# "YANKEE" 106 Radio Tool Set



## jamesicus (Nov 24, 2010)

My set is now just about complete:



















Why did North Bros. even produce a Radio Tool Set?
In the days of Radio's infancy - the 1920s and
early 1930s - radio manufacture and rebuild was
very much the province of wood workers (including
cabinet and furniture makers). The chassis for
mounting components and the speaker cabinets were
mostly made of wood. I think tool sets such as the
Yankee No. 106 would have been used by professional
component installers and repairmen rather than
those doing their own household repairs. My father
was a tinkerer by nature and he took on repairing
radios for family members and friends during the
1930s. He didn't own an elaborate tool set like the
YANKEE No. 106 - he just made do with the tools he
had. I used to help him on occasion - I built my
first crystal radio set in 1938.









*1925 Advertisement
*
James


----------



## knotscott (Nov 8, 2007)

That's really cool! :thumbsup:


----------



## Joeb41 (Jun 23, 2012)

That is really nice, I have never heard of those tools and the prices are good!


----------



## cabinetman (Jul 5, 2007)

That's a very unique set of tools and case. I've never seen a complete set at flea markets or garage/yard sales. I have bought that Yankee by itself .









 







.


----------



## jamesicus (Nov 24, 2010)

cabinetman said:


> That's a very unique set of tools and case. I've never seen a complete set at flea markets or garage/yard sales. I have bought that Yankee by itself .
> 
> 
> 
> ...


They are rarely encountered. Here is a virtually new and unused set from the collection of my friend Dave Nowicki: 



















James


----------



## jamesicus (Nov 24, 2010)

Joeb41 said:


> That is really nice, I have never heard of those tools and the prices are good!

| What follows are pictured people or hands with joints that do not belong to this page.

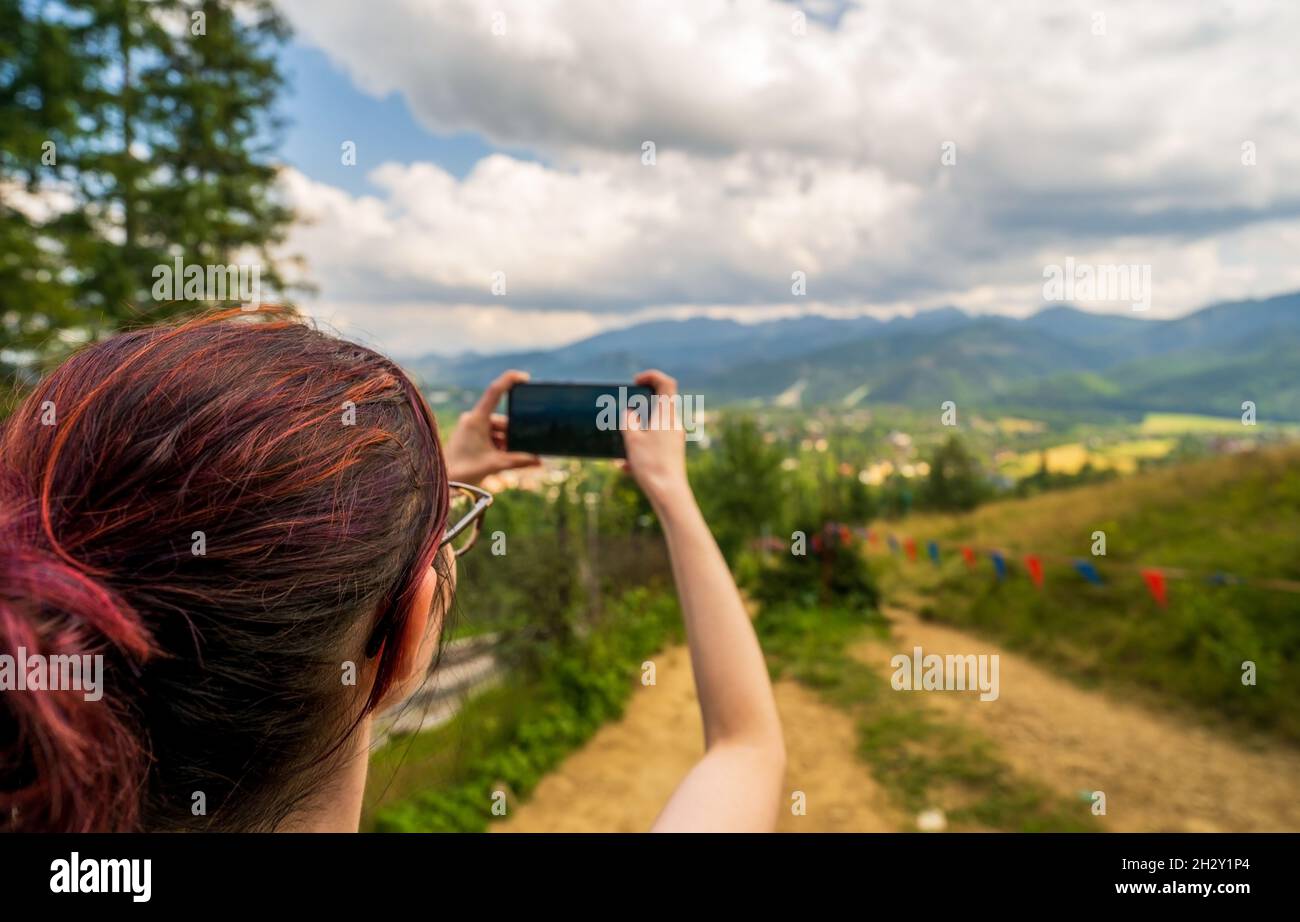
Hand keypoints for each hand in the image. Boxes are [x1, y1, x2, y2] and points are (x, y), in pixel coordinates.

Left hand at [443, 370, 540, 484]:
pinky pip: (488, 434)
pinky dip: (497, 444)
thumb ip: (519, 460)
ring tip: (505, 459)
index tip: (525, 377)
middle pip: (501, 420)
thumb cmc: (465, 471)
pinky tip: (500, 458)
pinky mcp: (468, 435)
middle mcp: (472, 419)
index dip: (510, 380)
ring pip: (496, 429)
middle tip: (519, 449)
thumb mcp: (496, 464)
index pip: (495, 391)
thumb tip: (539, 460)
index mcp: (477, 419)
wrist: (444, 482)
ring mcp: (469, 426)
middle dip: (512, 434)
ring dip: (505, 442)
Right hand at [621, 369, 692, 510]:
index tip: (635, 381)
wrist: (669, 493)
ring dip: (637, 432)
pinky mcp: (672, 453)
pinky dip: (640, 449)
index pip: (666, 383)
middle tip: (624, 414)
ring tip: (622, 445)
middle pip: (659, 405)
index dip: (651, 376)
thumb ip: (628, 421)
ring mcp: (674, 439)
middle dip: (639, 408)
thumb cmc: (651, 464)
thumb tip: (630, 413)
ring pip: (653, 427)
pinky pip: (654, 445)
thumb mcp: (632, 439)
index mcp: (666, 414)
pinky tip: (625, 467)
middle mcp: (674, 424)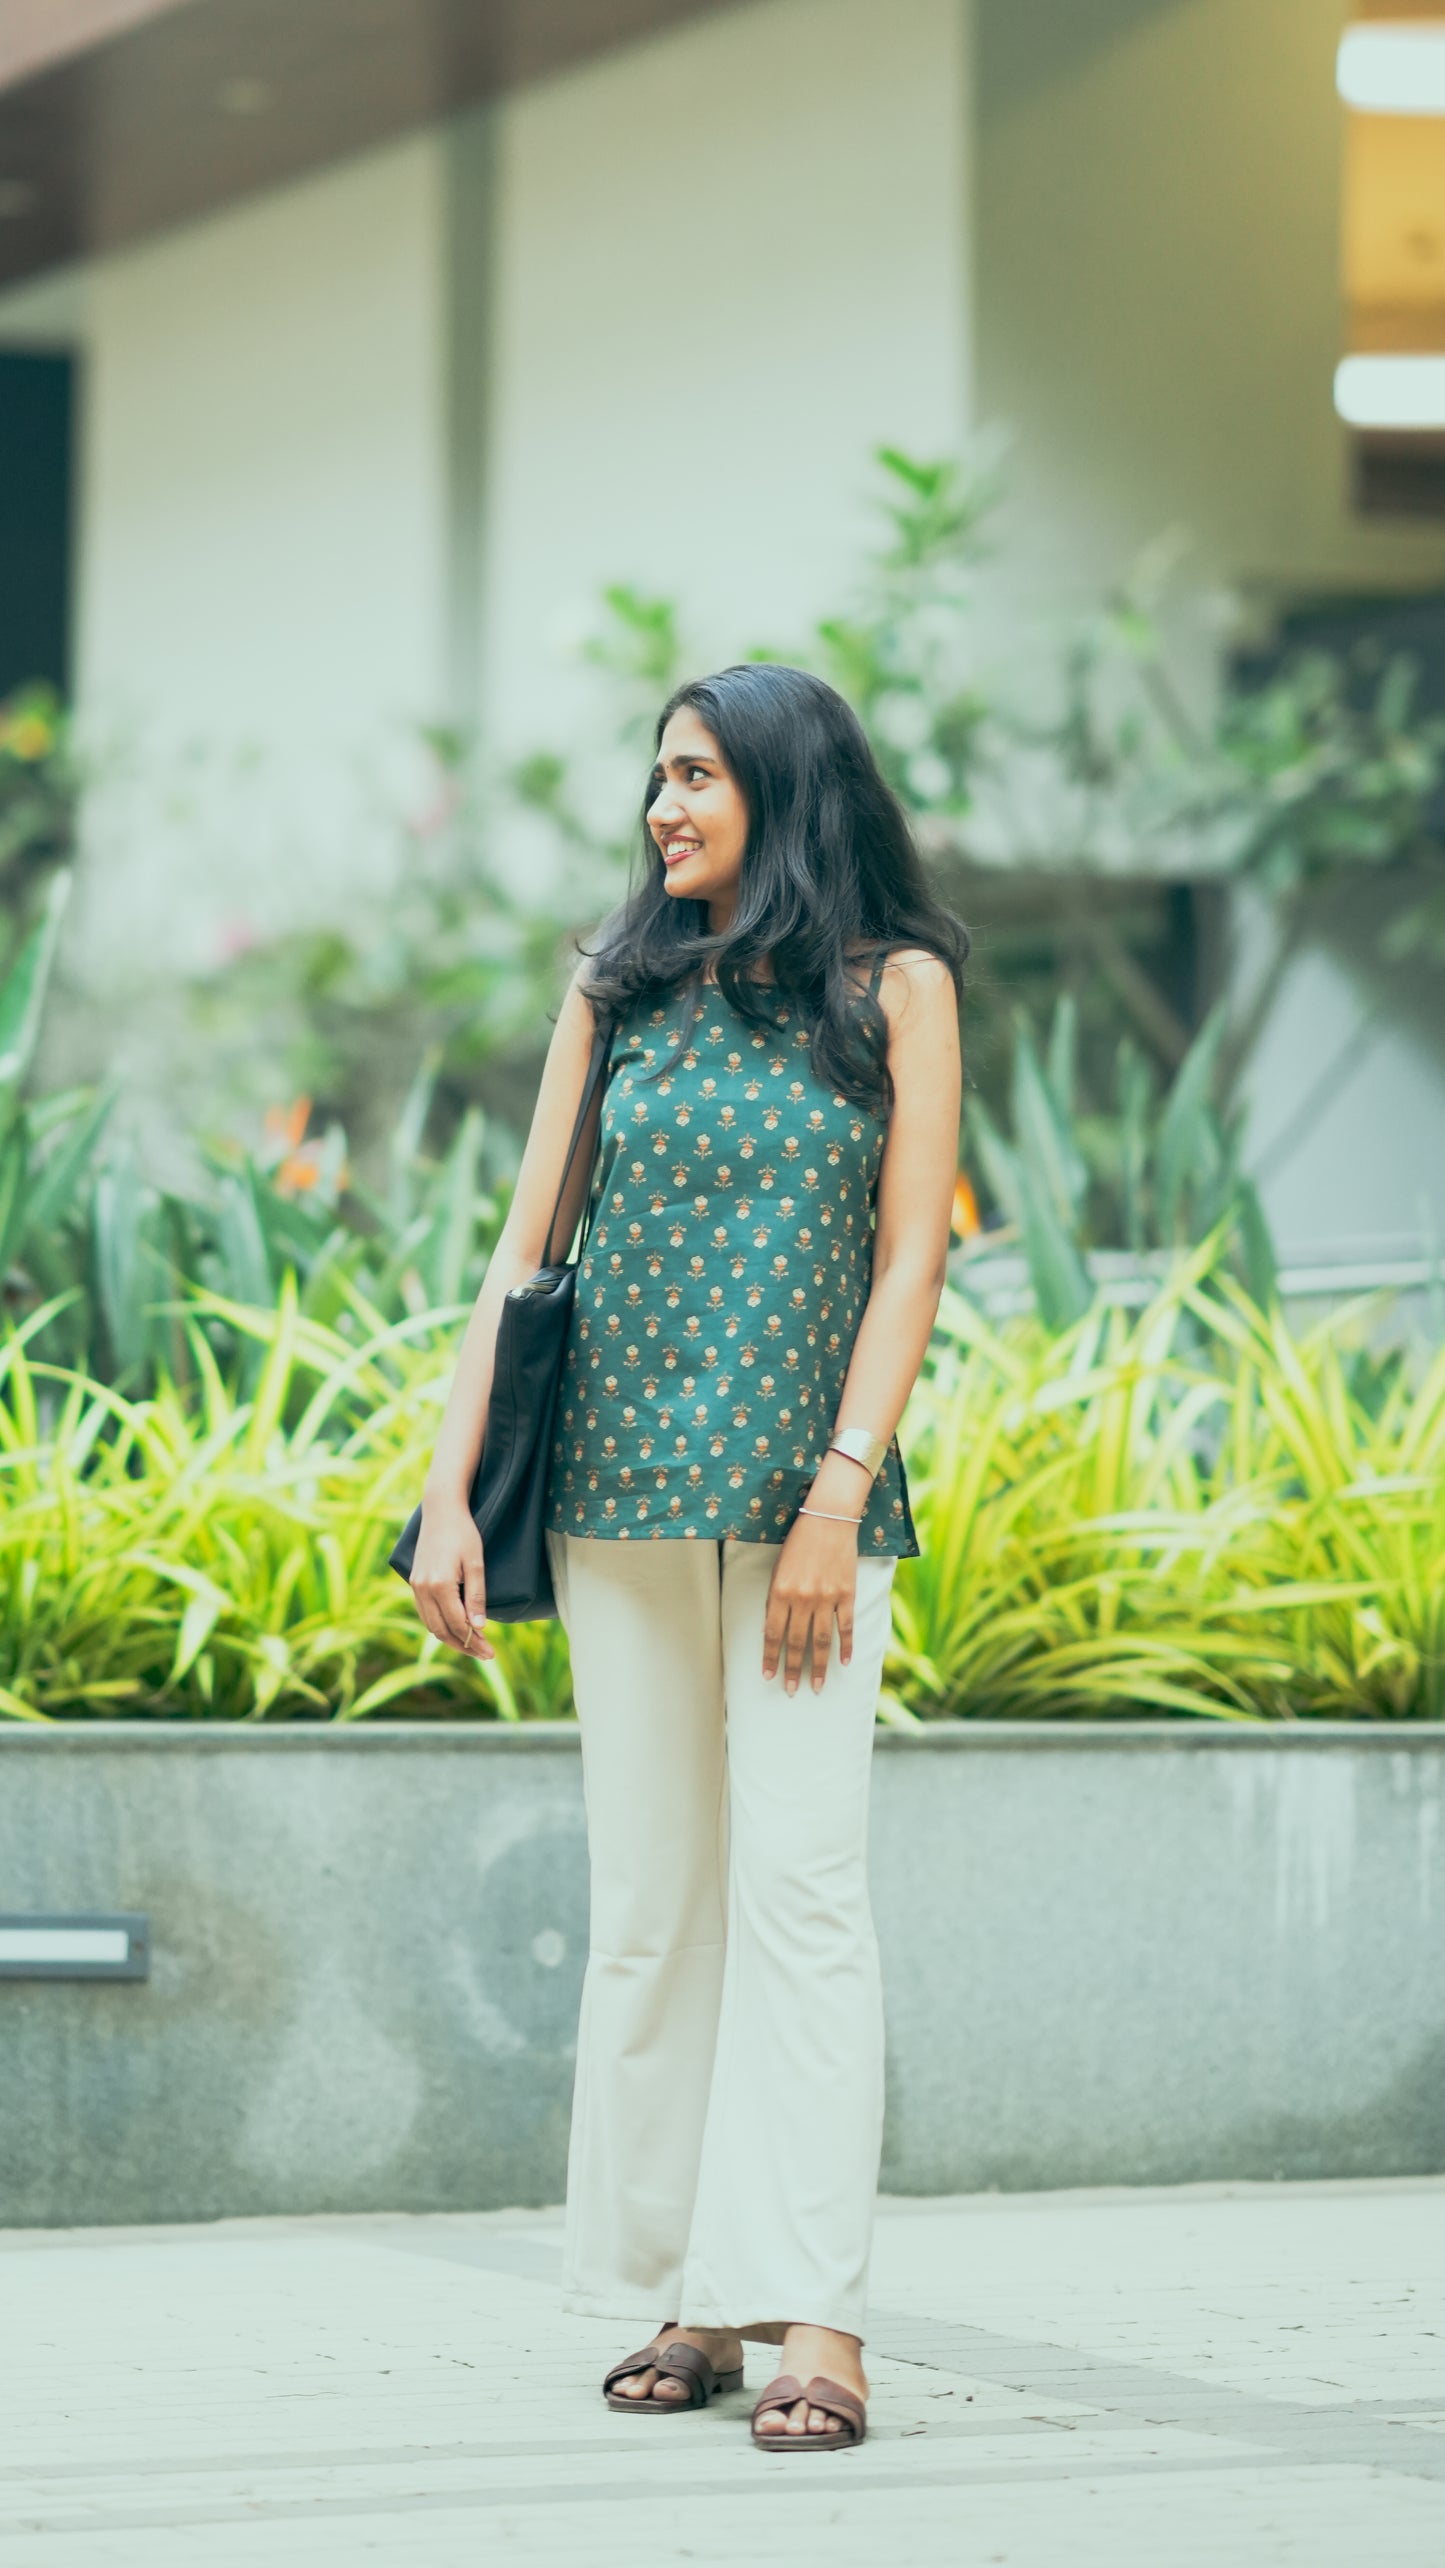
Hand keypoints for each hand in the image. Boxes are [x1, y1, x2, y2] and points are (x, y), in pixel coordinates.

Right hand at [408, 1500, 493, 1658]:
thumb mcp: (476, 1564)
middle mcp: (423, 1589)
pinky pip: (425, 1612)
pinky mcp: (414, 1581)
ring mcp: (415, 1586)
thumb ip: (476, 1597)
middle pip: (441, 1630)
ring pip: (430, 1624)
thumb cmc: (463, 1533)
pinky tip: (454, 1628)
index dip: (474, 1642)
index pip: (457, 1624)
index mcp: (439, 1585)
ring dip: (450, 1638)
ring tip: (472, 1645)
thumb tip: (478, 1627)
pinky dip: (439, 1625)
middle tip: (484, 1654)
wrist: (441, 1510)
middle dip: (463, 1646)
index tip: (491, 1652)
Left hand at [762, 1511, 858, 1694]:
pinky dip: (846, 1647)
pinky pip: (845, 1627)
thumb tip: (774, 1629)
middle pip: (796, 1643)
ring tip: (815, 1686)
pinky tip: (844, 1663)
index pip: (772, 1633)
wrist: (829, 1519)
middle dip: (792, 1669)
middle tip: (790, 1690)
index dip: (770, 1657)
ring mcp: (826, 1598)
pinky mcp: (846, 1595)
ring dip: (817, 1667)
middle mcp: (802, 1599)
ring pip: (820, 1641)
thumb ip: (776, 1598)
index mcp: (780, 1591)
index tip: (768, 1675)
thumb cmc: (799, 1541)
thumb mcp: (779, 1568)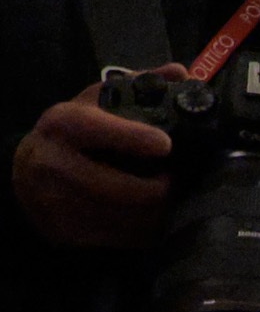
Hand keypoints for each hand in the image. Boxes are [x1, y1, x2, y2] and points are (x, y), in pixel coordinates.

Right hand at [11, 94, 168, 249]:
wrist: (27, 170)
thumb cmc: (74, 134)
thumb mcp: (97, 103)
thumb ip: (139, 87)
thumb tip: (180, 72)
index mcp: (63, 124)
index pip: (97, 129)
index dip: (133, 138)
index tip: (165, 144)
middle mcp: (52, 163)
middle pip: (123, 189)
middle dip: (162, 188)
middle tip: (176, 181)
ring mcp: (54, 202)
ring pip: (127, 218)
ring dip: (159, 213)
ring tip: (169, 199)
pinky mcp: (63, 232)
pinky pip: (120, 239)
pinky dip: (144, 230)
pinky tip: (150, 217)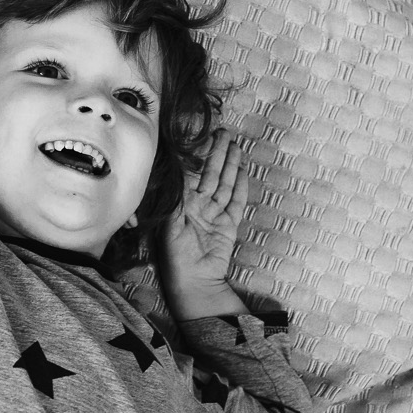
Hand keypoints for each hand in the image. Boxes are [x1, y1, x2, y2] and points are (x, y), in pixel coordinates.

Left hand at [159, 127, 250, 319]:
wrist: (194, 281)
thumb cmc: (175, 256)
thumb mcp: (169, 224)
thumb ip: (177, 198)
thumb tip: (178, 172)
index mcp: (180, 203)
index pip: (191, 172)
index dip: (197, 154)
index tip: (202, 134)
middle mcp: (198, 205)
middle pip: (210, 173)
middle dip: (217, 152)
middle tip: (224, 131)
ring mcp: (215, 214)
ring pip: (224, 183)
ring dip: (230, 163)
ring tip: (235, 144)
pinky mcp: (229, 224)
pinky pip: (237, 201)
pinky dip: (241, 186)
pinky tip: (243, 169)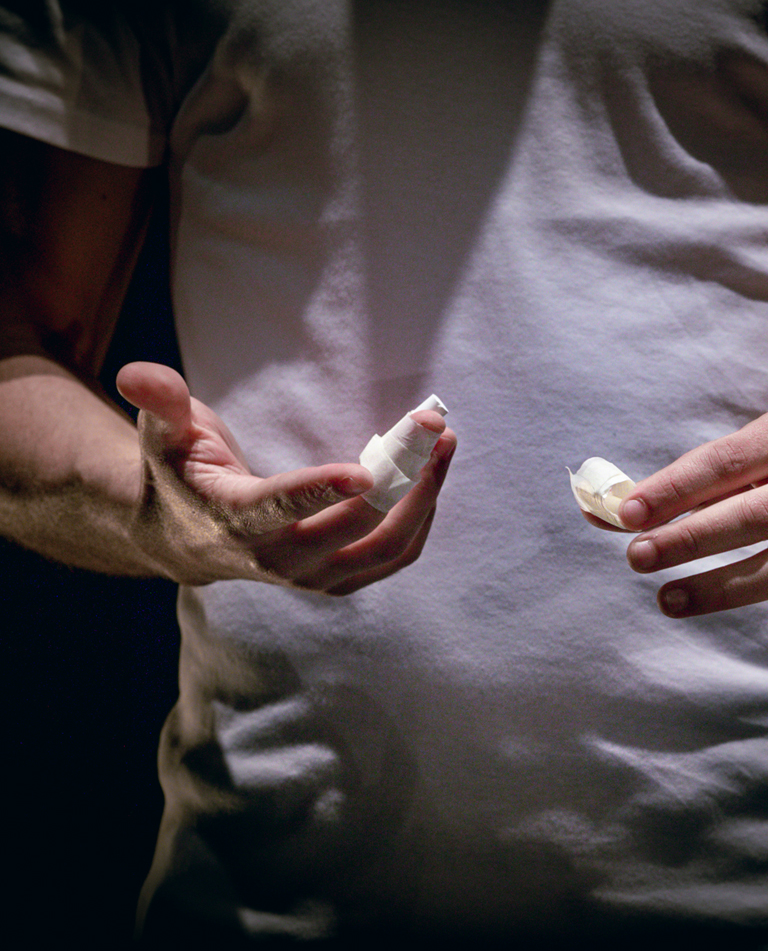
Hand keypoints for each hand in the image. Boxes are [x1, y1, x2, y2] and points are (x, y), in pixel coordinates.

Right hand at [116, 362, 455, 594]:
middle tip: (431, 427)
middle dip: (401, 478)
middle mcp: (278, 560)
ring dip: (425, 498)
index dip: (321, 492)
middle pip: (353, 527)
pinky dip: (422, 518)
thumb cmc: (181, 477)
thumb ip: (160, 403)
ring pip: (386, 547)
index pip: (281, 510)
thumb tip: (138, 372)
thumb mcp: (163, 436)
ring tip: (445, 445)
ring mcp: (313, 578)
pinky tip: (433, 474)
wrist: (187, 542)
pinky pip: (395, 555)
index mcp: (235, 521)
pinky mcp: (340, 580)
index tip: (366, 472)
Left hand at [616, 409, 767, 690]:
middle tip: (638, 556)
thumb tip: (595, 509)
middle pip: (756, 515)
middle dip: (691, 538)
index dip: (674, 489)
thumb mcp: (730, 463)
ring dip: (723, 589)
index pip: (725, 461)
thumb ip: (665, 490)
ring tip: (666, 601)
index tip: (627, 514)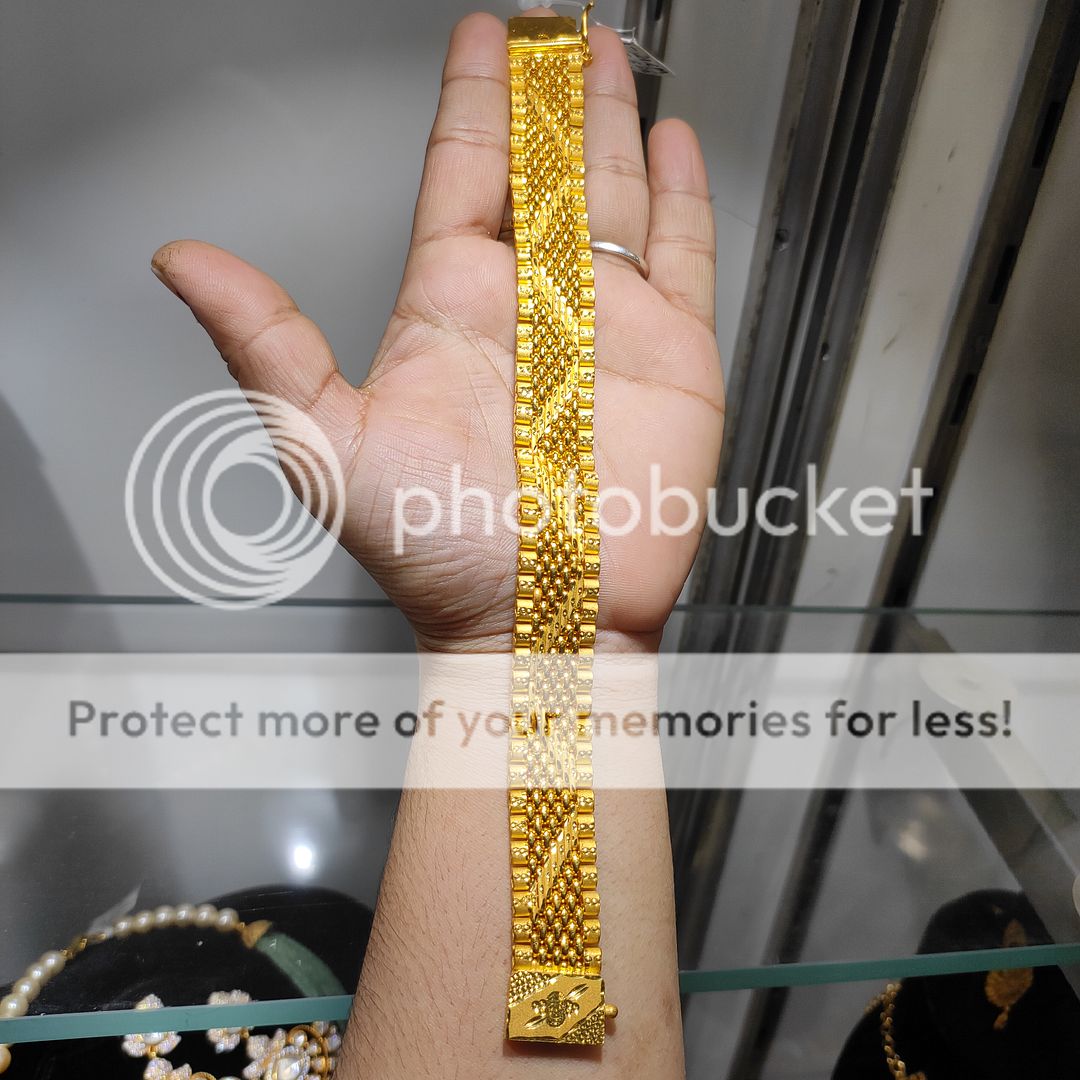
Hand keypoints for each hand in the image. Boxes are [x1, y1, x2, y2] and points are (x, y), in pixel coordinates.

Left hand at [150, 11, 722, 652]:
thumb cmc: (437, 552)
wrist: (539, 621)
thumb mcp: (327, 445)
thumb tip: (183, 262)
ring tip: (606, 58)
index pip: (460, 176)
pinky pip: (682, 254)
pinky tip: (671, 142)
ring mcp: (605, 324)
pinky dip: (682, 194)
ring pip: (610, 195)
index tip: (479, 38)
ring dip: (609, 123)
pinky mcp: (674, 355)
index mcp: (449, 310)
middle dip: (546, 94)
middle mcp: (528, 306)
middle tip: (553, 28)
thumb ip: (263, 345)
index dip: (471, 102)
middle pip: (541, 169)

Unfortunately it is a 1925 Ad. 

James


----------



## MasterSplinter (Jan 12, 2013)

Wow. That is really cool. What are you missing it looks complete.


----------



## jamesicus (Nov 24, 2010)

MasterSplinter said:


> Wow. That is really cool. What are you missing it looks complete.


I am missing the little wrench -- I substituted a contemporary chuck wrench.

Here is a new - never used - complete set (very rare) in the collection of my friend Dave Nowicki:



















James


----------



## Joeb41 (Jun 23, 2012)

jamesicus said:


> Unfortunately it is a 1925 Ad.
> 
> James


I was only kidding about the prices being good. I realize it was an old ad. Actually in 1925 they may have been thought of as expensive. :icon_smile:


----------



## jamesicus (Nov 24, 2010)

Joeb41 said:


> I was only kidding about the prices being good. I realize it was an old ad. Actually in 1925 they may have been thought of as expensive. :icon_smile:


Yes I understand, Joeb - and I agree with your last observation.

James


----------



## MasterSplinter (Jan 12, 2013)

Wow. What is the value of your friends unused set. Sweet find i must say.


----------



## jamesicus (Nov 24, 2010)

MasterSplinter said:


> Wow. What is the value of your friends unused set ..........


I don't know. These sets are quite rare and pricey though - the last one I can find offered for sale was three years ago: https://www.mjdtools.com/ToolItem.php?item=231398&list=1276

I couldn't find out what the price realized was. I don't know what Dave will eventually do with his set. I am going to pass mine on to one of my grandsons.

James


----------